-- PAGE EXCERPT --
+ + + + +

Dutch Church Holds 24/7 Service for 5 Weeks to Prevent Armenian Family’s Deportation

The Tamrazyan family – two parents and three children, ages 21, 19 and 14 – have been living in the Netherlands for the past nine years after being granted temporary asylum.

On Friday, October 26, at 1:30 pm, a pastor in the Bethel Chapel in The Hague started what seemed like a regular church service. Now, after five weeks, the round-the-clock service continues.

The Dutch protestant church has decided to conduct a continuous worship service to protect an Armenian family of five in danger of expulsion from the Netherlands. The church has put its faith in a Dutch law that prevents police officers from entering any places of worship when religious services are being conducted. The plan: as long as the service continues, the family cannot be deported.

+ + + + +

-- DATASET CONTENT --
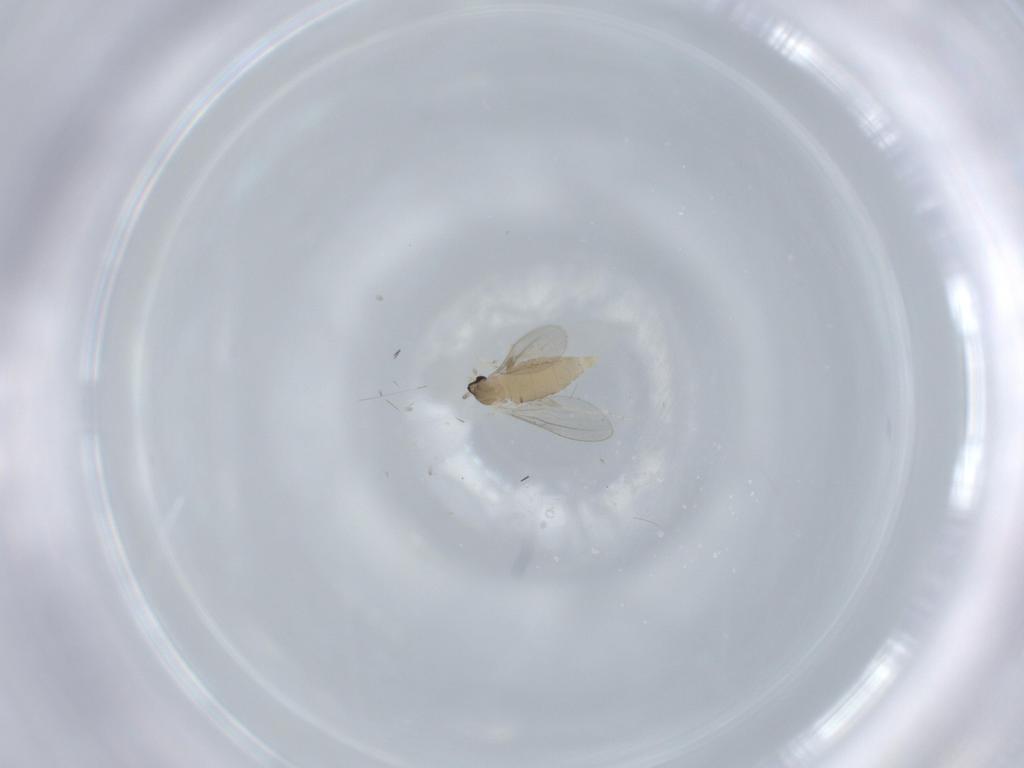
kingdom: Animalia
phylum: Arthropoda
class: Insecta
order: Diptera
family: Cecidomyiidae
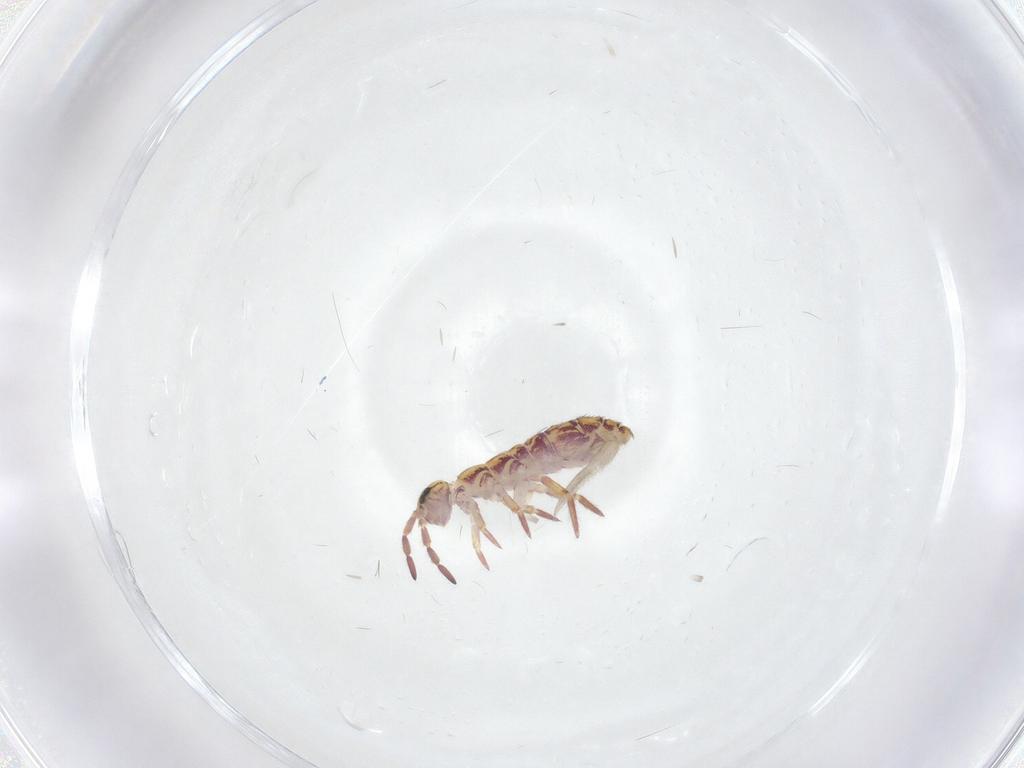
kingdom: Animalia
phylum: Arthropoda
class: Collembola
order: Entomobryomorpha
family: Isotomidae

+ + + + +

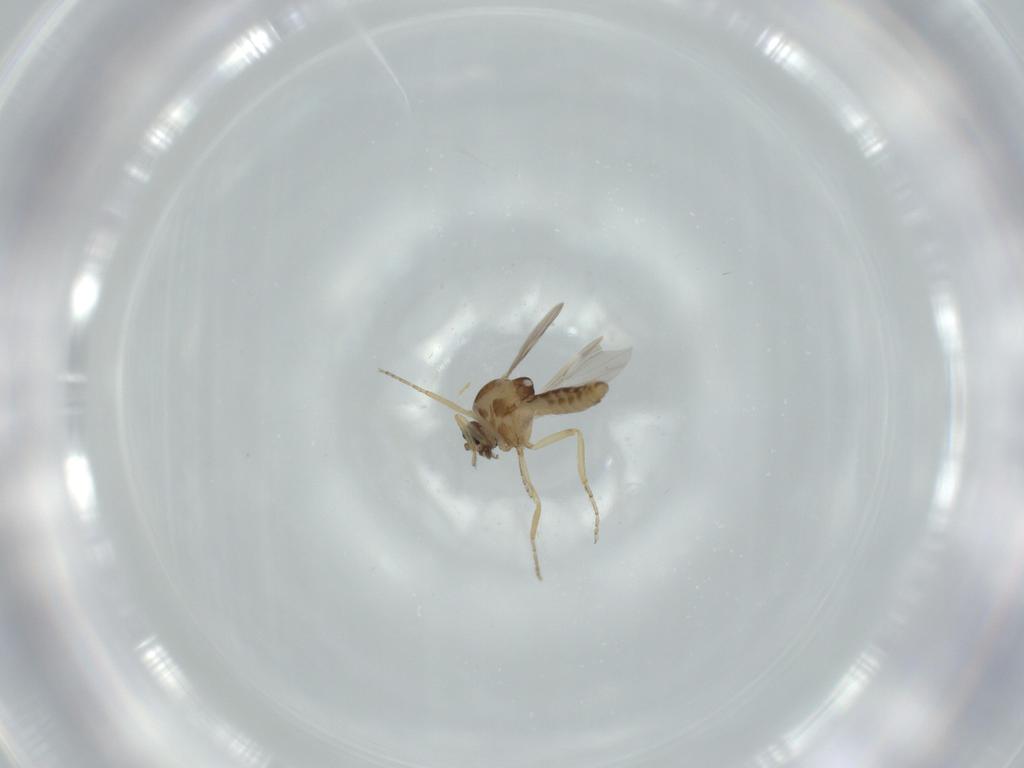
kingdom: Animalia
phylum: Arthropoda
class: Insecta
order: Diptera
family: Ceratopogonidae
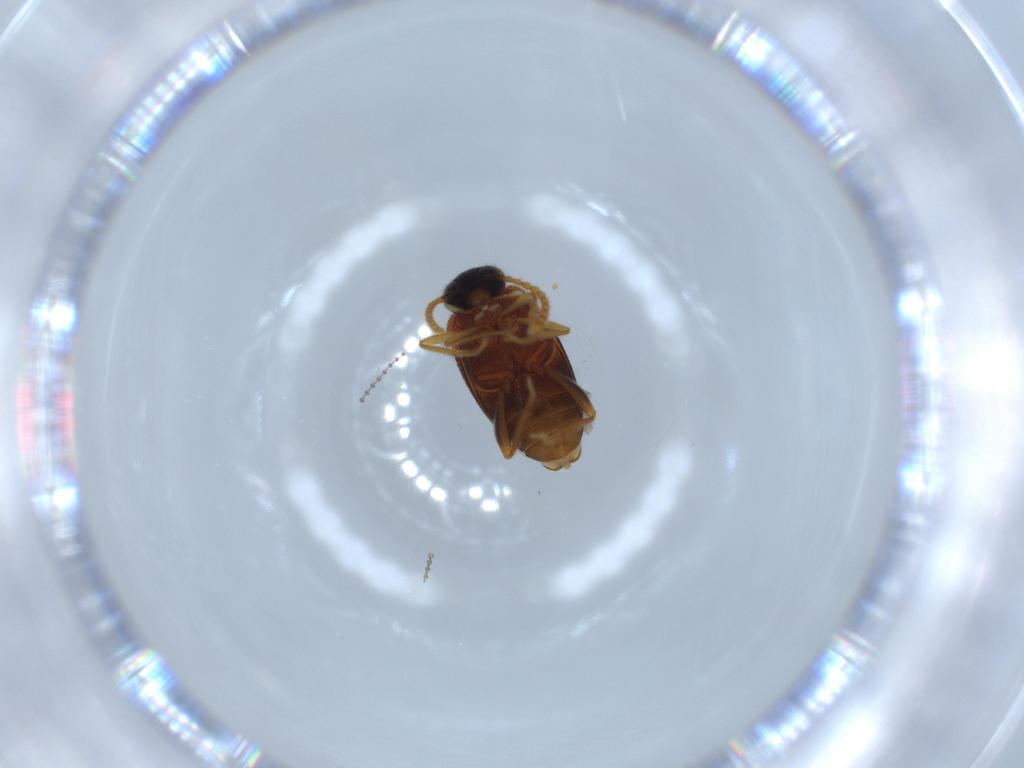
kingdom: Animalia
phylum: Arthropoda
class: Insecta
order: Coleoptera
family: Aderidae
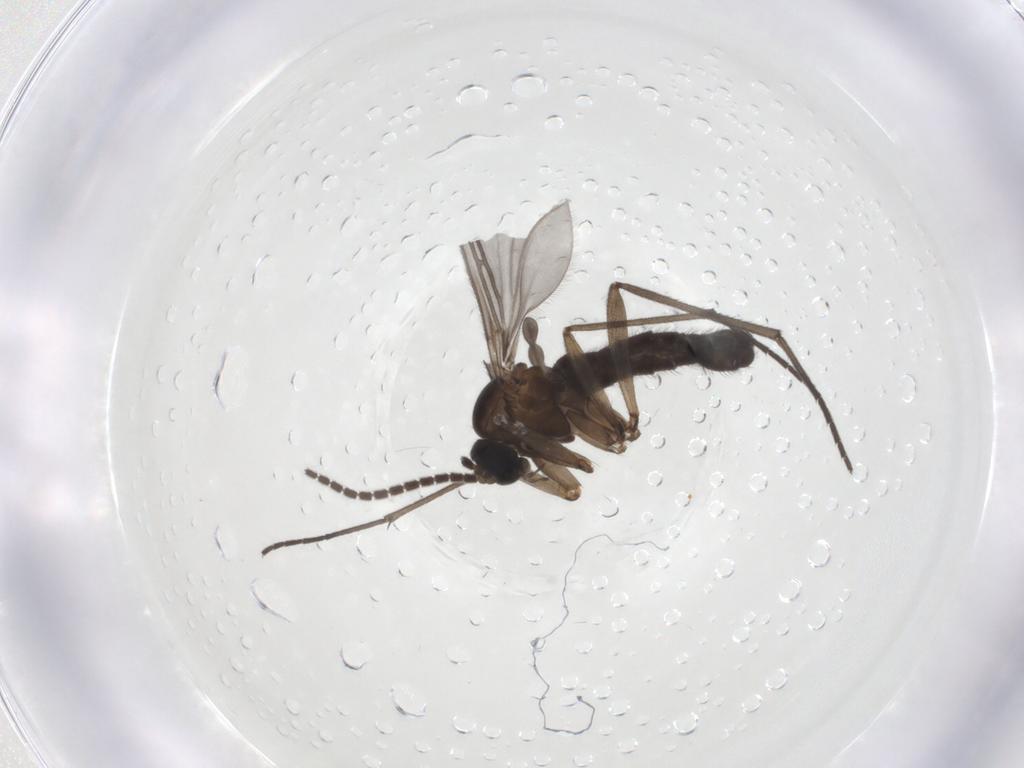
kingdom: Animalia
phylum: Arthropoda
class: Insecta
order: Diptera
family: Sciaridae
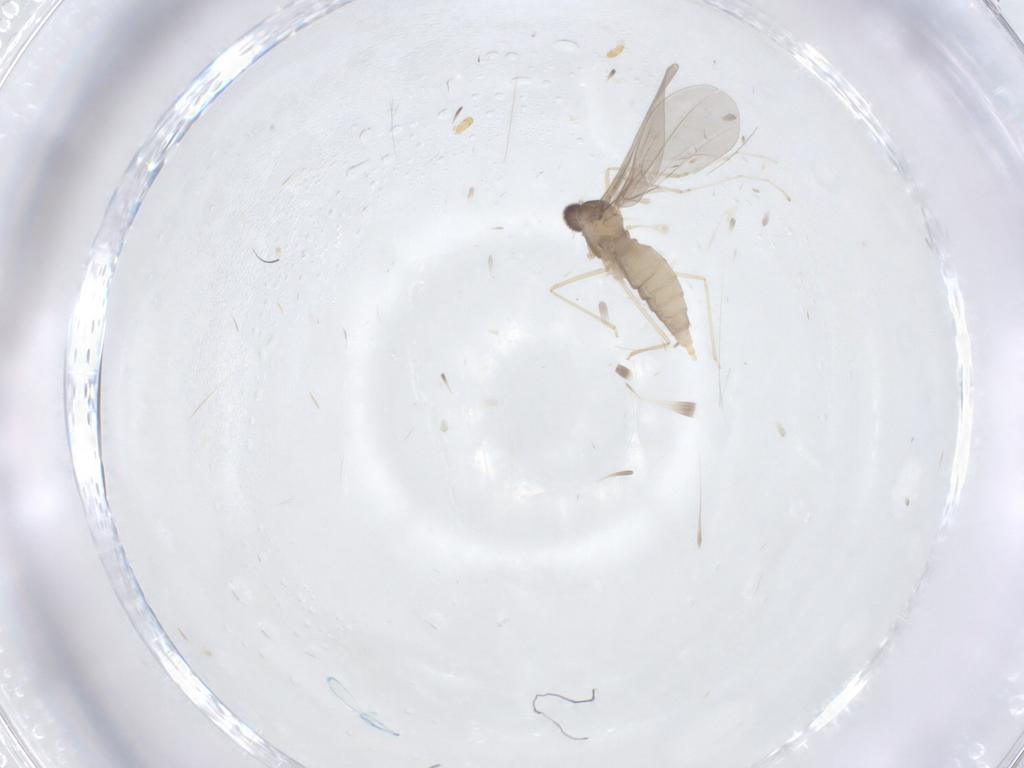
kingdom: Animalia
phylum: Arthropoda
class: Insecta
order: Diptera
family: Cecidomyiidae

+ + + + +

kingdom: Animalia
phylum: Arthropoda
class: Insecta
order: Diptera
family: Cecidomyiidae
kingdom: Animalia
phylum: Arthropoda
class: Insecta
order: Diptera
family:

+ + + + +

-- OBJECTIVES --
- 1) Using the article about the Dutch church service, mark each statement yes or no and back it with the exact words of the article that decide it: (a) The Tamrazyan family has lived in the Netherlands for nine years. (b) The service at Bethel Chapel began on a Sunday. (c) Under Dutch law, police officers may not enter a place of worship while a religious service is being conducted.
- 2) Pick up the article about the Dutch church's round-the-clock service right after its final sentence and keep writing it.

-- ANSWERS FOR THE TASKS --
- 1)
(a) Yes: "have been living in the Netherlands for the past nine years"
(b) No: "On Friday, October 26, at 1:30 pm"
(c) Yes: "prevents police officers from entering any places of worship when religious services are being conducted"

- 2)
Derk Stegeman, pastor and spokesman for the Church Asylum Bethel, told The Wire that it all started as a secretive operation known to only 25 people and the Tamrazyan family. The family had taken refuge at the Bethel Church after fleeing a small church in Katwijk that lacked the resources to conduct a continuous service to keep the immigration agents at bay. The Protestant church at The Hague, after much debate and research on the family, decided to grant them “church asylum”.

The plot was made public on October 26 with a phone call to the mayor after the service began.

Presently, Stegeman estimates that more than 5,000 people all across the Netherlands have volunteered to help the Tamrazyans along with a rotating group of over 500 pastors, ministers and parishioners to carry on round-the-clock service.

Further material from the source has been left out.